Aber das Hotel Lutetia kannte auch andere, weniger glamouröse Zeiten. Handelte es sich ab 1935 zunächst um einen Treffpunkt für Mitglieder der Résistance, so wohnten hier ab der Nazi-Besatzung im Zweiten Weltkrieg Mitglieder des deutschen militärischen Geheimdienstes. Später, nach der Befreiung der französischen Hauptstadt, wurden dort Überlebende aus den Konzentrationslagern untergebracht.
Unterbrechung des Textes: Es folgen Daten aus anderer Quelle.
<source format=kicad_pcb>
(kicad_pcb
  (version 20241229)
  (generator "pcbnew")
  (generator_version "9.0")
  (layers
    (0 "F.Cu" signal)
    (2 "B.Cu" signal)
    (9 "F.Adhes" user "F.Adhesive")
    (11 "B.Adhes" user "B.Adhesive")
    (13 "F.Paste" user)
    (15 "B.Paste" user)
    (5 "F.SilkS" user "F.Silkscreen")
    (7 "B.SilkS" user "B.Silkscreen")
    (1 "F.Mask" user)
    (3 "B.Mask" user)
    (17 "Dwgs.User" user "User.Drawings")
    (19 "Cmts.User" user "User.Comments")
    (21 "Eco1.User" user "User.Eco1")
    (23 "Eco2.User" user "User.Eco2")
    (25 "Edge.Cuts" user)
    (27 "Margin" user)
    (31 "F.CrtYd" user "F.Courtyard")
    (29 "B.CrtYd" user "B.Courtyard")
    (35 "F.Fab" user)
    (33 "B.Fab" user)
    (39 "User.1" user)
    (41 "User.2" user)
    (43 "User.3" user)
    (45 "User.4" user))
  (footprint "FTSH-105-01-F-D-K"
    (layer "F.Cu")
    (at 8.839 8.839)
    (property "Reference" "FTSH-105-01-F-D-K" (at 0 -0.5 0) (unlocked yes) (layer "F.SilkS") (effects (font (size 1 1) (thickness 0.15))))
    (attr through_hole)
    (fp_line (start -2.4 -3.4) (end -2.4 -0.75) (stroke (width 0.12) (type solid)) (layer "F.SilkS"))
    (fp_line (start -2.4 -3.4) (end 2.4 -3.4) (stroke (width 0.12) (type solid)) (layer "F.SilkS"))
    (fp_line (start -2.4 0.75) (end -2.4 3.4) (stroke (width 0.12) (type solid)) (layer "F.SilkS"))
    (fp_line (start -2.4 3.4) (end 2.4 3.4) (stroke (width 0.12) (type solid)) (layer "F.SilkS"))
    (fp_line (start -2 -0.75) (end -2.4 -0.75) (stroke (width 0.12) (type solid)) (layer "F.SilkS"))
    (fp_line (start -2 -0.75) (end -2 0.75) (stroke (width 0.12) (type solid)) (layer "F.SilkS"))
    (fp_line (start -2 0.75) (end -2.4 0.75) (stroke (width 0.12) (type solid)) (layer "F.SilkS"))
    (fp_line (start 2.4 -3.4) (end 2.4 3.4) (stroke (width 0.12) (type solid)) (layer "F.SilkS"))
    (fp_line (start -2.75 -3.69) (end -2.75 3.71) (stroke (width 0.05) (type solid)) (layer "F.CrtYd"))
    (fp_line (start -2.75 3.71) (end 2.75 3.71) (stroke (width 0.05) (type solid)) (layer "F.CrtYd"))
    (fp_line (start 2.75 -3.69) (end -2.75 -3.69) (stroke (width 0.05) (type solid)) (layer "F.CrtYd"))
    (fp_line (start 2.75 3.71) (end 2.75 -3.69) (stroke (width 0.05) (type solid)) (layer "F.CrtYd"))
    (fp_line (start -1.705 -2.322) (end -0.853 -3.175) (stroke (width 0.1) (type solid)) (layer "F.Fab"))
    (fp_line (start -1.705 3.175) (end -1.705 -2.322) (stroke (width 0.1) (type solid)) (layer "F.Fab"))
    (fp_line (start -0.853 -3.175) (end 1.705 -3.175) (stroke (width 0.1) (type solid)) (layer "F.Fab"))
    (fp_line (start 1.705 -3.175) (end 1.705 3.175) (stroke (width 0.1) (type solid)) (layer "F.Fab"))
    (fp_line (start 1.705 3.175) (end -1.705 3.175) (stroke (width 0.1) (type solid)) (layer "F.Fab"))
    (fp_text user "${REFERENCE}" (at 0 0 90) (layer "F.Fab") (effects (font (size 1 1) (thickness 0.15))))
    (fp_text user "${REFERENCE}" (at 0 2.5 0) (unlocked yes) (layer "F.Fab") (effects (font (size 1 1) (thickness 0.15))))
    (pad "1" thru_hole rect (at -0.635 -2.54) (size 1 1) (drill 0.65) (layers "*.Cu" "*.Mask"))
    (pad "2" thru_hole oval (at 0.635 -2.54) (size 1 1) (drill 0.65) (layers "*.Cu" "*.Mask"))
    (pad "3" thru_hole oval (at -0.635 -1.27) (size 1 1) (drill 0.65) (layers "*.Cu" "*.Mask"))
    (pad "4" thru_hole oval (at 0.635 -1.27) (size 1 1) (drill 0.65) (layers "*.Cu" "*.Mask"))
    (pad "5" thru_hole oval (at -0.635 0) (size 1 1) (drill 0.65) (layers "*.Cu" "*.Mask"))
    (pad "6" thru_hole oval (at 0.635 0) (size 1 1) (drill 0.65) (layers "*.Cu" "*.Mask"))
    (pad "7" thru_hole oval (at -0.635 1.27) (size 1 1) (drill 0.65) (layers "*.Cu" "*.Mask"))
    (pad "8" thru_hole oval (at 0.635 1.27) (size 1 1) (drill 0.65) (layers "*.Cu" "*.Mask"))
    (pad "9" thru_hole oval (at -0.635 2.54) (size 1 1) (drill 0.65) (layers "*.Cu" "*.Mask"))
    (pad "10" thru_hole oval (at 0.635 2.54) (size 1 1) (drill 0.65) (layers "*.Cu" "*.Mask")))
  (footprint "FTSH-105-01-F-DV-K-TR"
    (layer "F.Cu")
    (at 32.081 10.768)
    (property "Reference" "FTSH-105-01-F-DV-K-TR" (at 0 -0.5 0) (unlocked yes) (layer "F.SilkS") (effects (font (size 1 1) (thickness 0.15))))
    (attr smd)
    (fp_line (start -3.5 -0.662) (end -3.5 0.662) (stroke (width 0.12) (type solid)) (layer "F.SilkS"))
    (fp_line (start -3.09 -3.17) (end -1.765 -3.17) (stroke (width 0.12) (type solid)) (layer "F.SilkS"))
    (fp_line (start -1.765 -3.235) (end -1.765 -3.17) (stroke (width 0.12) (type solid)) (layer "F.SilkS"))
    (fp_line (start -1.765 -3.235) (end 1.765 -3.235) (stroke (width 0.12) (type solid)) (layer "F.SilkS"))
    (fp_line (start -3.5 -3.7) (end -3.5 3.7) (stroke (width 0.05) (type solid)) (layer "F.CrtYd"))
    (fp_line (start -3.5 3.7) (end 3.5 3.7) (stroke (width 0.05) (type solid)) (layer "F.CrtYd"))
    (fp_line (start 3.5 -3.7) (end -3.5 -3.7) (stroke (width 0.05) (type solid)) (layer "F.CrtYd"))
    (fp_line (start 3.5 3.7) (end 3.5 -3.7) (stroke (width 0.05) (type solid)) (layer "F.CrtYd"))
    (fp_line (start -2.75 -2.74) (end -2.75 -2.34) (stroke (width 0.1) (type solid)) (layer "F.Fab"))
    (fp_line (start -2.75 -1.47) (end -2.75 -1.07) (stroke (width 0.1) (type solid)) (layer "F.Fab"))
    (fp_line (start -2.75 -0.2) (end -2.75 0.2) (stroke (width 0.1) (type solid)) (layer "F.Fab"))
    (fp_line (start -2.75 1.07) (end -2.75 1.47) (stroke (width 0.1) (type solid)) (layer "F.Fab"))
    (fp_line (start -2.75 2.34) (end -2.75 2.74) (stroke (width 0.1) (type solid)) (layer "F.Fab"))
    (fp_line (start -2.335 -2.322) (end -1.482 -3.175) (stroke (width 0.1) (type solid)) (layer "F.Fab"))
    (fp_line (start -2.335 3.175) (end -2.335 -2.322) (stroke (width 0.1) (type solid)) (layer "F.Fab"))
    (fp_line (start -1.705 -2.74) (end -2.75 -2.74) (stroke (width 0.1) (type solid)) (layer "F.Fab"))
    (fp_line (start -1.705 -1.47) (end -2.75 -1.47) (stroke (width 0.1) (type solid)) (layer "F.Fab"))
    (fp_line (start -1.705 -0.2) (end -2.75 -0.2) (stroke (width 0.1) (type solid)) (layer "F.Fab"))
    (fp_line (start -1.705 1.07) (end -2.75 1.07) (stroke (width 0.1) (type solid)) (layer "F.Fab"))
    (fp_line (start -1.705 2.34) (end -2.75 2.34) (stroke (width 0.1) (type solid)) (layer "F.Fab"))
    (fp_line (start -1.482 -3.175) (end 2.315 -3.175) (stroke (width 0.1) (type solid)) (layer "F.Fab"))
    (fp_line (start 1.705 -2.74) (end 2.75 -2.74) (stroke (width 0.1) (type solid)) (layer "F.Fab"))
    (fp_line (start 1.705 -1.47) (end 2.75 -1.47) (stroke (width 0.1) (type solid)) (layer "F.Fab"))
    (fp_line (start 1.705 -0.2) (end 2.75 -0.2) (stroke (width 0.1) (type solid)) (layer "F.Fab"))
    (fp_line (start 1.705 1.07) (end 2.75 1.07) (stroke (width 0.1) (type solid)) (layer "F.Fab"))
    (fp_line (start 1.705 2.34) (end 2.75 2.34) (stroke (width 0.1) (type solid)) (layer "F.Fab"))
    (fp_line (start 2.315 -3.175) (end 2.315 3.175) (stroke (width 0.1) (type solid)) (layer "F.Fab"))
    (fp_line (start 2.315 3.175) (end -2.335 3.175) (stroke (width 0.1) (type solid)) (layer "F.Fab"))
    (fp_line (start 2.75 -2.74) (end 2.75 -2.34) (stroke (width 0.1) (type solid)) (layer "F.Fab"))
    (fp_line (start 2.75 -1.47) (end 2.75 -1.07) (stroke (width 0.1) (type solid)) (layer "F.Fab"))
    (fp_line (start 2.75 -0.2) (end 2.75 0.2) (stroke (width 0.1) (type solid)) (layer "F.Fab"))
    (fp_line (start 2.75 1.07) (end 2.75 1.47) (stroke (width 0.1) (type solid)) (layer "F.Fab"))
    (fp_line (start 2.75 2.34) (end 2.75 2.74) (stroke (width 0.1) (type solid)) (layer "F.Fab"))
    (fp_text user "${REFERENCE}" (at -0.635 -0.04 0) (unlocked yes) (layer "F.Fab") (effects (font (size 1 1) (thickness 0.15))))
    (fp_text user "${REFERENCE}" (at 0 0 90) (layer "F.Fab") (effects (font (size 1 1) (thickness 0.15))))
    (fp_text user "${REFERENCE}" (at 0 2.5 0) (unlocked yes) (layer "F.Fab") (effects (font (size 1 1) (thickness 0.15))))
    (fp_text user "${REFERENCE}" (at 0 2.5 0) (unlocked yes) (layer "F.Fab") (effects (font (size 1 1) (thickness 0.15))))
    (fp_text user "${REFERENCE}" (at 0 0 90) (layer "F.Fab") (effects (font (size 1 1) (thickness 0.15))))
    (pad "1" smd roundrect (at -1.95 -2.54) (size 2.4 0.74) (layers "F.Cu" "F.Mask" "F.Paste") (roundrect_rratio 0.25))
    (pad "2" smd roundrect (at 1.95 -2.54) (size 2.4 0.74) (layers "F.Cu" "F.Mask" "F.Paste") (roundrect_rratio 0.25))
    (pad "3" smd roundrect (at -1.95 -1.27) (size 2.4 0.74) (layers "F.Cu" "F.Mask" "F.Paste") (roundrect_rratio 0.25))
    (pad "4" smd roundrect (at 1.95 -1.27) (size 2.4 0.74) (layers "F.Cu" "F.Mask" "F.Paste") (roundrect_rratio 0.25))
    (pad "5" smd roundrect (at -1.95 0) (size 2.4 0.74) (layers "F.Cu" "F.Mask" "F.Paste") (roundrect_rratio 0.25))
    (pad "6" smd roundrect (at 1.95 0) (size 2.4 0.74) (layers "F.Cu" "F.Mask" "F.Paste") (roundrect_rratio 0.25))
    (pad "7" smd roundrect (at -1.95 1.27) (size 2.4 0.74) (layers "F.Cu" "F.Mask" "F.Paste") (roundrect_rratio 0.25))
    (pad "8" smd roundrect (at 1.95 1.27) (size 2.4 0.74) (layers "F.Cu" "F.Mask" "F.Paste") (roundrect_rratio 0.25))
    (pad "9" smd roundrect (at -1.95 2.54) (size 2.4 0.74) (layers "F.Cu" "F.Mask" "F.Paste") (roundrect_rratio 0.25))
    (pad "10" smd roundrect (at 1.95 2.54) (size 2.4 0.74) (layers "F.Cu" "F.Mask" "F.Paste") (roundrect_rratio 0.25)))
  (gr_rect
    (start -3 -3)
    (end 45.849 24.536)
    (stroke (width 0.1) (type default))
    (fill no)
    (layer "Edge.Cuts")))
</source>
All das ist Teil der 108-jährigen Geschichte des Hotels im Stadtviertel Saint-Germain-des-Prés gegenüber dem Luxus-Kaufhaus „Bon Marché“. Dessen erste Besitzerin Marguerite Boucicaut wollte in dem siebenstöckigen Gebäude Kunden aus der Provinz unterbringen, damit diese ihre Francs ausgeben konnten, ohne die halbe Stadt durchqueren zu müssen.

Haus will „Palast“ werden

Die meisten anderen Nobelhotels befanden und befinden sich bis heute auf der anderen Seite der Seine. Nach vierjährigen Renovierungsarbeiten öffnete das Lutetia gestern wieder seinen Betrieb. Rundumerneuerungen haben vorher schon andere Pariser Luxus-Etablissements wie das Ritz, das Plaza Athéné und das Crillon hinter sich gebracht.

Hat das Lutetita bereits fünf Sterne, so will es noch das prestigeträchtige Label „Palace“ („Palast“) erreichen, um endgültig zur Crème de la Crème der Tophotels der französischen Metropole zu gehören. Bislang gibt es zehn davon.

Seine Rolle als „Spiegel der Historie“, wie es Generaldirektor Jean-Luc Cousty sagt, hält das Hotel dabei hoch. So hebt es sich von modernen Luxusherbergen wie dem Mandarin Oriental Paris oder dem Shangri-La Hotel Paris ab, die sich vor allem auf zahlungskräftige Gäste aus Asien konzentrieren. Deren Zahl steigt in der französischen Hauptstadt kontinuierlich an.

Der Einbruch der Touristenzahlen infolge der Terroranschläge im Jahr 2015 ist längst überwunden, vielmehr wurde im vergangenen Jahr mit 33,8 Millionen Hotelbesuchern ein Rekord erreicht. Seit 2010 gehört das Lutetia der israelischen Alrov Group des Immobilienunternehmers Alfred Akirov, welche die genaue Höhe der Renovierungskosten nicht nennt.

Neues trifft auf Altes

Unterschiedlichen französischen Medienberichten zufolge dürfte sie sich auf mehrere Dutzend bis zu 100 Millionen Euro oder sogar noch mehr belaufen. Die Besitzer wünschen sich laut dem für den Umbau verantwortlichen Architekten Jean-Michel Wilmotte „zeitgenössisch-moderne Hotels an historischen Orten“. So habe auch das Lutetita „seine Seele nicht verloren“, verspricht Wilmotte, sondern die Verbindung zu seinem Ursprung in der Belle Époque bewahrt. Künftig erscheinen in der Eingangshalle wie auch in der „Bar Josephine“ die Original-Fresken, die Badewannen bestehen jeweils aus einem einzelnen Marmorblock, der Innenhof eröffnet den Blick auf Mosaike der 30er Jahre. Neu ist ein Spa-Bereich mit Schwimmbad von insgesamt 700 Quadratmetern für Hotelgäste und externe Besucher – ein Abo kostet 8000 Euro pro Jahr.

Die Zahl der Zimmer sank von 234 auf 184, jene der Mitarbeiter stieg von knapp 300 auf 400. Die Zimmerpreise beginnen bei 850 Euro pro Nacht und können bis zu 20 000 Euro reichen. So dürften sich hier auch künftig wie einst Millionäre oder Stars vom Kaliber einer Catherine Deneuve zur luxuriösen Ruhe legen. Allen anderen bleibt der sehnsuchtsvolle Blick von außen.